Sizewise is a privately owned, global medical equipment manufacturer with more than 25 years engineering innovative products to meet the needs of bariatric, geriatric, pediatric, and standard patient populations. Produced in four manufacturing plants and supplied through more than 65 branches nationwide, Sizewise offers a range of American-made specialty surfaces, bed frames, and mobility devices that enhance patient healing and caregiver satisfaction. Sizewise is headquartered in Lenexa, Kan. Learn more at www.sizewise.com.

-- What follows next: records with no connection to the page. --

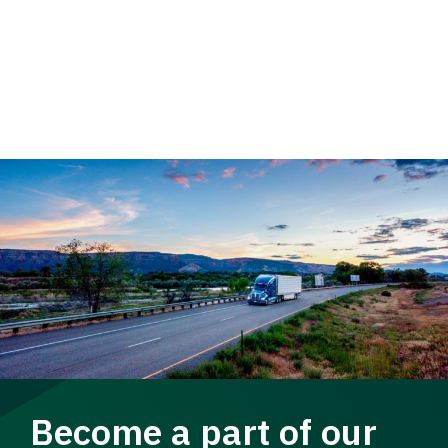
Become a part of our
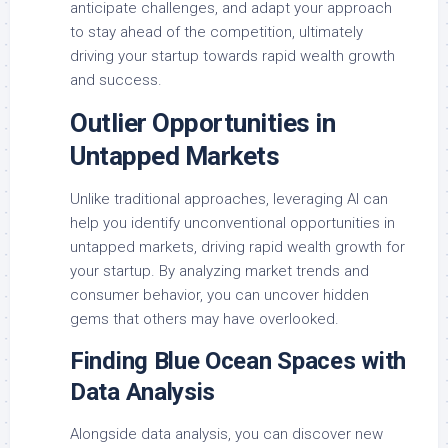
anticipate challenges, and adapt your approach
to stay ahead of the competition, ultimately
driving your startup towards rapid wealth growth
and success.
Outlier Opportunities in
Untapped Markets
Unlike traditional approaches, leveraging AI can
help you identify unconventional opportunities in
untapped markets, driving rapid wealth growth for
your startup. By analyzing market trends and
consumer behavior, you can uncover hidden
gems that others may have overlooked.
Finding Blue Ocean Spaces with
Data Analysis
Alongside data analysis, you can discover new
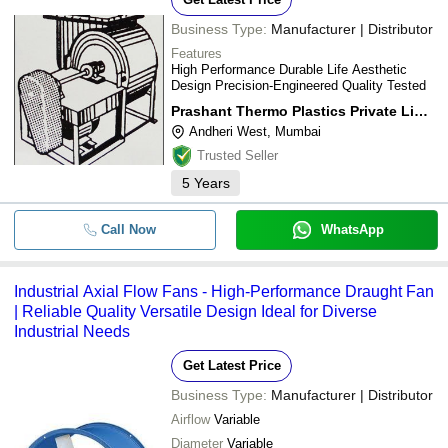
Business Type:
Manufacturer | Distributor
Features
High Performance Durable Life Aesthetic
Design Precision-Engineered Quality Tested
Prashant Thermo Plastics Private Limited
Andheri West, Mumbai
Trusted Seller
5
Years
Call Now
WhatsApp
Industrial Axial Flow Fans - High-Performance Draught Fan
| Reliable Quality Versatile Design Ideal for Diverse
Industrial Needs
Get Latest Price
Business Type:
Manufacturer | Distributor
Airflow
Variable
Diameter
Variable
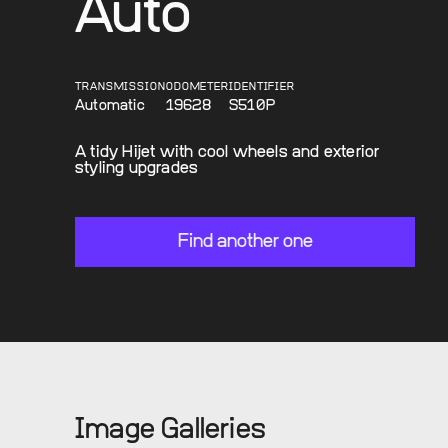
Auto
TRANSMISSION
ODOMETER
IDENTIFIER
Automatic
19628
S510P
A tidy Hijet with cool wheels and exterior
styling upgrades
Find another one
Image Galleries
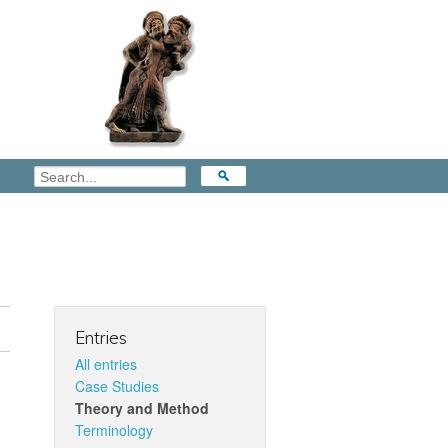
Entries
All entries
Case Studies
Theory and Method
Terminology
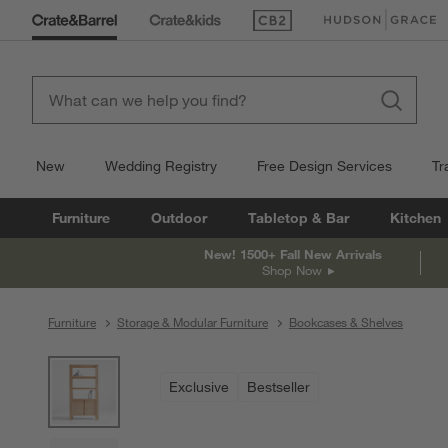
(Opens in new window)
(Opens in new win
New
Wedding Registry
Free Design Services
Tr
Furniture
Outdoor
Tabletop & Bar
Kitchen
New! 1500+ Fall New Arrivals
Shop Now
Furniture
Storage & Modular Furniture
Bookcases & Shelves
product gallery
SKIP ITEMS
PRODUCT GALLERY
ITEMS SKIPPED. UNDO.
Exclusive
Bestseller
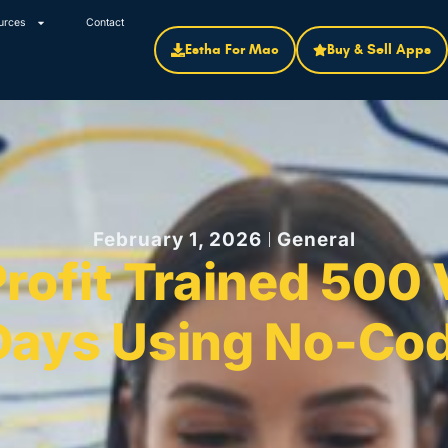
urces
Contact
Estha For Mac
Buy & Sell Apps
February 1, 2026
General
ofit Trained 500 
Days Using No-Cod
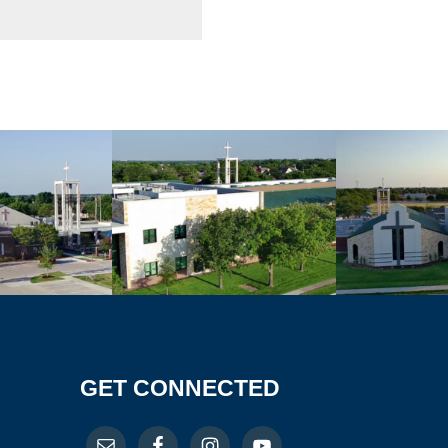
GET CONNECTED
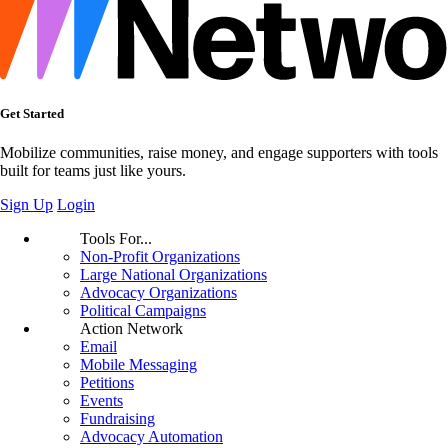
Get Started
Mobilize communities, raise money, and engage supporters with tools
built for teams just like yours.
Sign Up
Login
Tools For...
Non-Profit Organizations
Large National Organizations
Advocacy Organizations
Political Campaigns
Action Network
Email
Mobile Messaging
Petitions
Events
Fundraising
Advocacy Automation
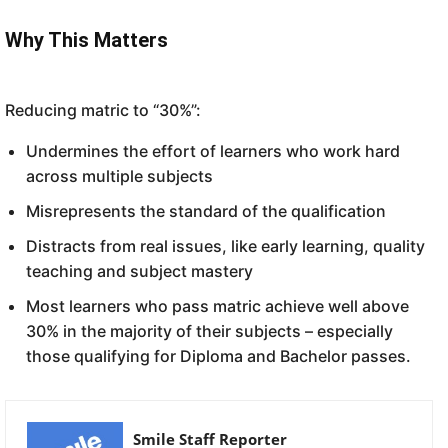
Why This Matters
Reducing matric to “30%”:
Undermines the effort of learners who work hard
across multiple subjects
Misrepresents the standard of the qualification
Distracts from real issues, like early learning, quality
teaching and subject mastery
Most learners who pass matric achieve well above
30% in the majority of their subjects – especially
those qualifying for Diploma and Bachelor passes.
Smile Staff Reporter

Agiliti, Inc. and Subsidiaries
Adjusted EBITDA
(unaudited)
 
The reconciliation of Sizewise's last twelve months net income to adjusted EBITDA is as follows:
 
 
LTM
(In millions)

June 30,

2021

 
Net income

$

19

Interest expense

 

2

 

Depreciation and amortization

 

8

 

EBITDA

$

29

 

Management & other expenses

 

1

 

Adjusted EBITDA

$

30

 

EBITDA is defined as earnings before interest expense, income taxes, depreciation and amortization. Adjusted EBITDA is defined as EBITDA excluding non-cash shared-based compensation expense, management fees and other non-recurring gains, expenses or losses, transaction costs, remeasurement of the tax receivable agreement and loss on extinguishment of debt. In addition to using EBITDA and Adjusted EBITDA internally as measures of operational performance, we disclose them externally to assist analysts, investors and lenders in their comparisons of operational performance, valuation and debt capacity across companies with differing capital, tax and legal structures. We believe the investment community frequently uses EBITDA and Adjusted EBITDA in the evaluation of similarly situated companies. Adjusted EBITDA is also used by the Company as a factor to determine the total amount of incentive compensation to be awarded to executive officers and other employees. EBITDA and Adjusted EBITDA, however, are not measures of financial performance under accounting principles generally accepted in the United States of America (“GAAP”) and should not be considered as alternatives to, or more meaningful than, net income as measures of operating performance or to cash flows from operating, investing or financing activities or as measures of liquidity. Since EBITDA and Adjusted EBITDA are not measures determined in accordance with GAAP and are thus susceptible to varying interpretations and calculations, EBITDA and Adjusted EBITDA, as presented, may not be comparable to other similarly titled measures of other companies. EBITDA and Adjusted EBITDA do not represent amounts of funds that are available for management’s discretionary use. EBITDA and Adjusted EBITDA presented may not be the same as EBITDA and Adjusted EBITDA calculations as defined in the First Lien Credit Facilities.